Ammissibile per la Consulta, sconveniente per il Governo. Che subito si è messo al lavoro per disinnescarlo. Il referendum anti trivellazioni, dichiarato ammissibile dalla Corte Costituzionale, preoccupa e non poco Matteo Renzi. L’ultima conferma è arrivata a poche ore dal via libera alla consultazione popolare, quando il premier ha chiesto ai suoi di studiare un provvedimento in grado di evitare le urne che – a questo punto il condizionale è d’obbligo – dovrebbero essere convocate in una data da scegliere nel lasso di tempo che va dal 15 aprile al 15 giugno. Secondo fonti della maggioranza interpellate da ilfattoquotidiano.it, l’intervento di Palazzo Chigi punterà proprio a circoscrivere la durata delle autorizzazioni, tema al centro del sesto quesito referendario su cui saranno chiamati a esprimersi gli italiani. Tradotto: pur di non andare al voto, l’esecutivo è disposto ad accontentare chi vuole porre un limite temporale alle concessioni. Come? Tecnicamente l’esecutivo dovrebbe ricorrere ad un decreto legge che vada a modificare l’articolo 6 comma 17 del Codice dell’Ambiente, comunque in ottemperanza con quanto indicato nel testo del referendum. Altra strada, invece, potrebbe essere quella di un disegno di legge, ma al momento appare un’ipotesi secondaria. Interpellato sulla questione da ilfattoquotidiano.it, l’entourage di Renzi ha rispedito al mittente il retroscena, parlando di notizia destituita di ogni fondamento. Restano tuttavia le conferme di chi, tra i democratici, conosce bene le intenzioni del governo.

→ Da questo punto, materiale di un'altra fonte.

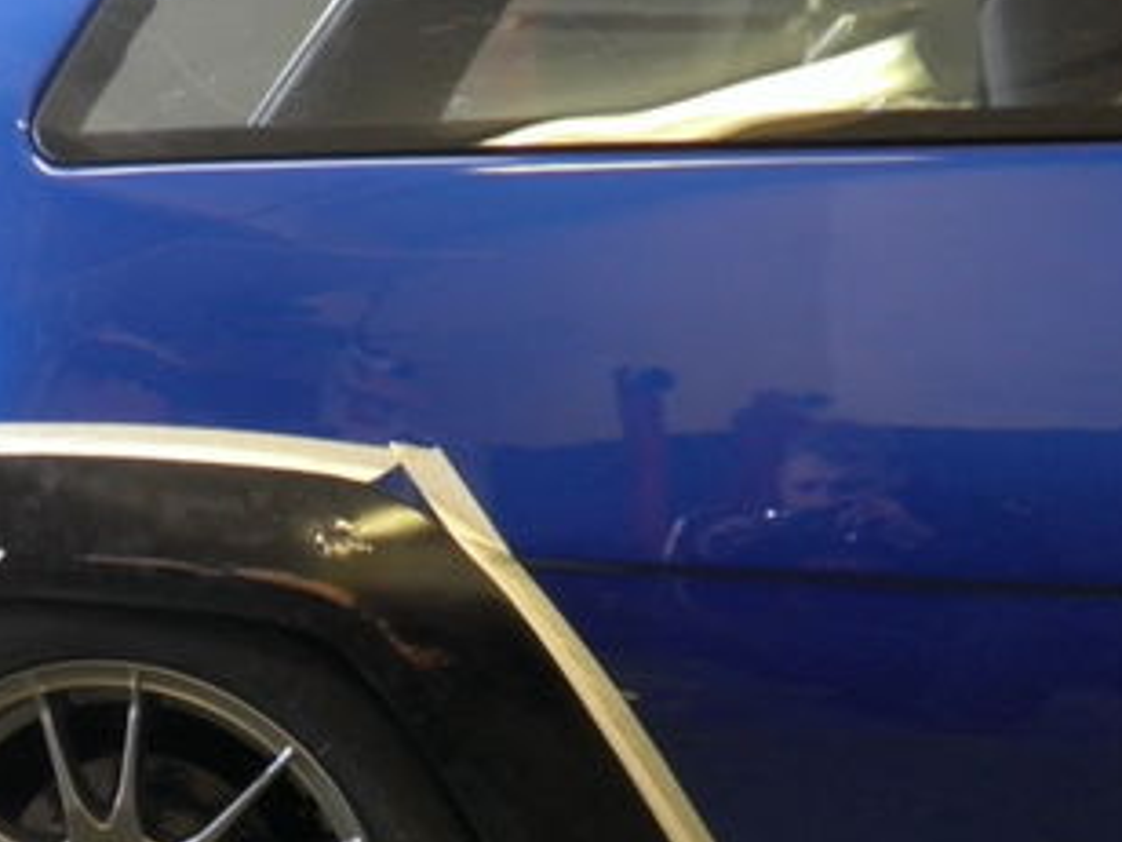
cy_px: 642
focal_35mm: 54
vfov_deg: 26.6
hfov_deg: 34.0
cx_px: 157
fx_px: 1750
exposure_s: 1/13
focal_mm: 4.65
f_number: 2.6
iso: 160
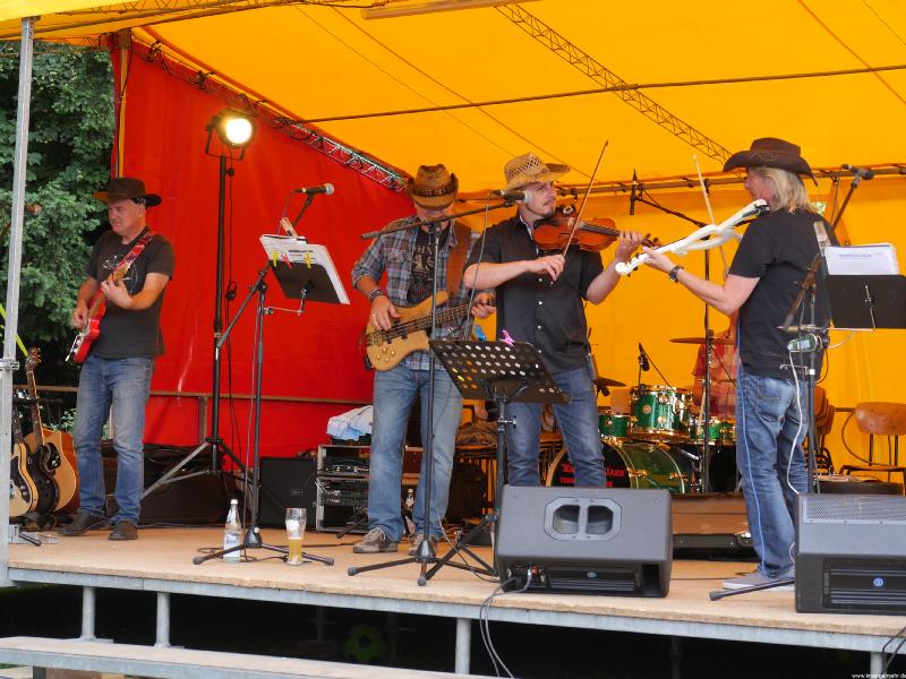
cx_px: 453
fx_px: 1675
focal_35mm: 64
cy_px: 340
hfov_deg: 30.3
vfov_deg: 22.9
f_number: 5
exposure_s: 1/60
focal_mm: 32
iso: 250
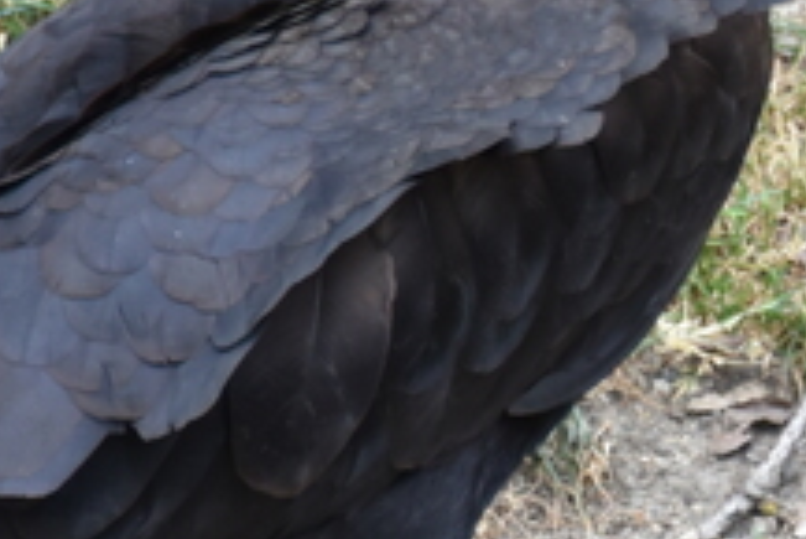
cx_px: 806
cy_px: 156
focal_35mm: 1477
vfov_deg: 0.9
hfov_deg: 1.4
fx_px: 33089
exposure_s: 1/500
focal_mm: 250
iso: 1000
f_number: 5.6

La partita è tutta politica. E la ricerca di petrolio, almeno in questo frangente, è diventata un aspetto secondario della vicenda. Che il governo volesse evitare il voto, del resto, era chiaro già alla fine del 2015, con la Legge di Stabilità predisposta a recepire (in qualche modo) la maggior parte delle richieste referendarie (cinque su sei). In quell’occasione i responsabili dei movimenti e i rappresentanti delle dieci Regioni promotrici (l’Abruzzo non si era ancora fatto da parte) gridarono alla vittoria, ma sottolinearono immediatamente quale fosse il vero obiettivo di Renzi: non andare alle urne. I sondaggi che circolavano in quei giorni, del resto, parlavano di raggiungimento del quorum praticamente certo e di vittoria schiacciante con quasi il 70% della mozione anti-trivelle. Ora la storia si ripete, identica.

E il motivo è sempre lo stesso. Secondo il ragionamento di alcuni parlamentari di stretta osservanza renziana, l’intenzione del presidente del Consiglio è sempre stata quella di far scegliere al governo e non ai cittadini italiani la strada da seguire sulla questione idrocarburi. La ragione non è tecnica, ma mediatica e di strategia del consenso. Perché non è tanto la questione trivelle che agita i sonni del premier, né tanto meno l’esito quasi scontato del referendum. Il problema, in caso di vittoria, diventerebbe l’uso politico che ne farebbero alcuni governatori particolarmente impegnati nel sostenere la consultazione. E non per interesse personale, bensì per criticare la politica energetica del governo e fomentare, in questa maniera, il fronte del no a qualsiasi intervento strategico dello Stato in tema di infrastrutture, siano esse trivelle, gasdotti o altre opere simili. Con ripercussioni al momento incalcolabili nel grado di fiducia degli italiani nei confronti dell’ex sindaco di Firenze.

La conferma ai timori di Renzi, del resto, sono le parole con cui Michele Emiliano ha commentato la scelta della Consulta. “Ovviamente si tratta di un referendum eminentemente politico, che tende a spingere il governo a elaborare una politica energetica. Cosa che ancora non ha fatto” ha detto il governatore della Puglia. Che poi ha aggiunto un passaggio quasi profetico, specie alla luce del retroscena in questione: “Mi auguro che a questo punto il governo non metta a punto un’altra norma ammazza-referendum perché bisogna evitare che gli italiani pensino che di queste cose non si può discutere nel nostro Paese“. Esattamente l’effetto che avrebbe un decreto contro la consultazione popolare.